What the task requires: Your reply should be only the number of lines in the records that contain the word "wire".
*** Records to use ***
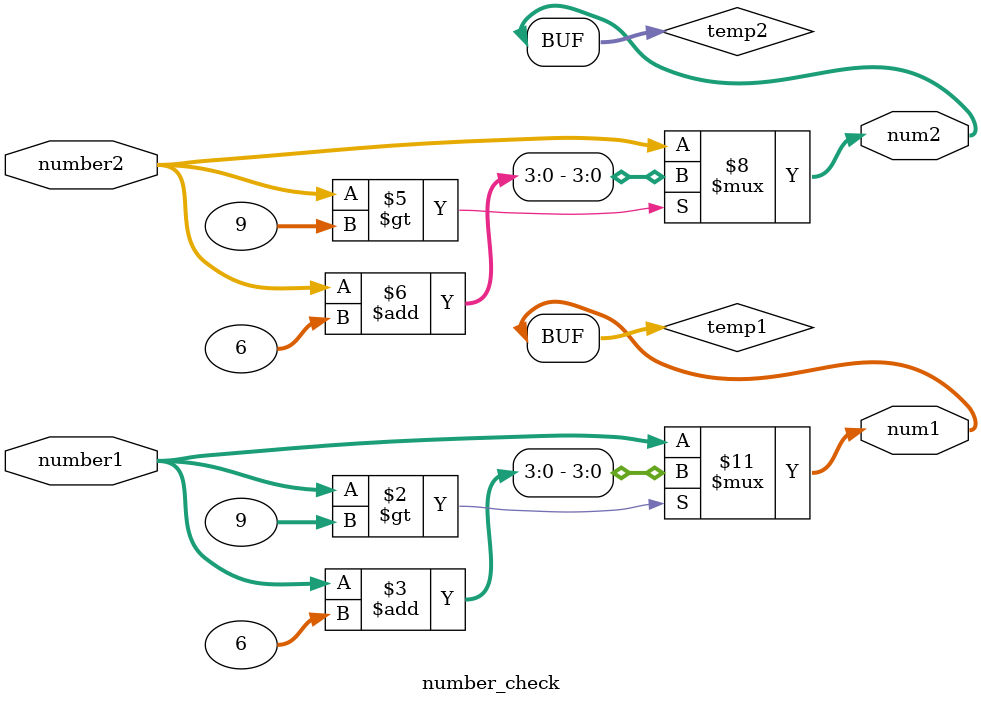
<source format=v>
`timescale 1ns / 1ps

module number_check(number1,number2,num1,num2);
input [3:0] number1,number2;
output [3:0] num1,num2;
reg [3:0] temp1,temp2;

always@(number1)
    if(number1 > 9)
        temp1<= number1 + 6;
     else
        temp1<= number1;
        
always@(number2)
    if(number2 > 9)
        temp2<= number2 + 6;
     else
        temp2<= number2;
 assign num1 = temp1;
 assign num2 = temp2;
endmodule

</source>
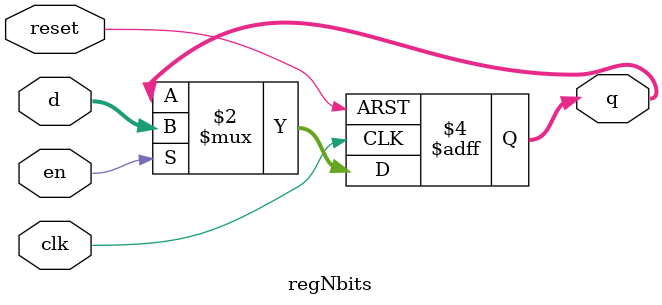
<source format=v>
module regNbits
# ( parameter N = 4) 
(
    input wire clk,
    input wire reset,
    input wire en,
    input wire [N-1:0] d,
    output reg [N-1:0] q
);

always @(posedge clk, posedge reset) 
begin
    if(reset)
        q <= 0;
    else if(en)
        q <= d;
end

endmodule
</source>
*** End of Records to use ***
Solution below: 4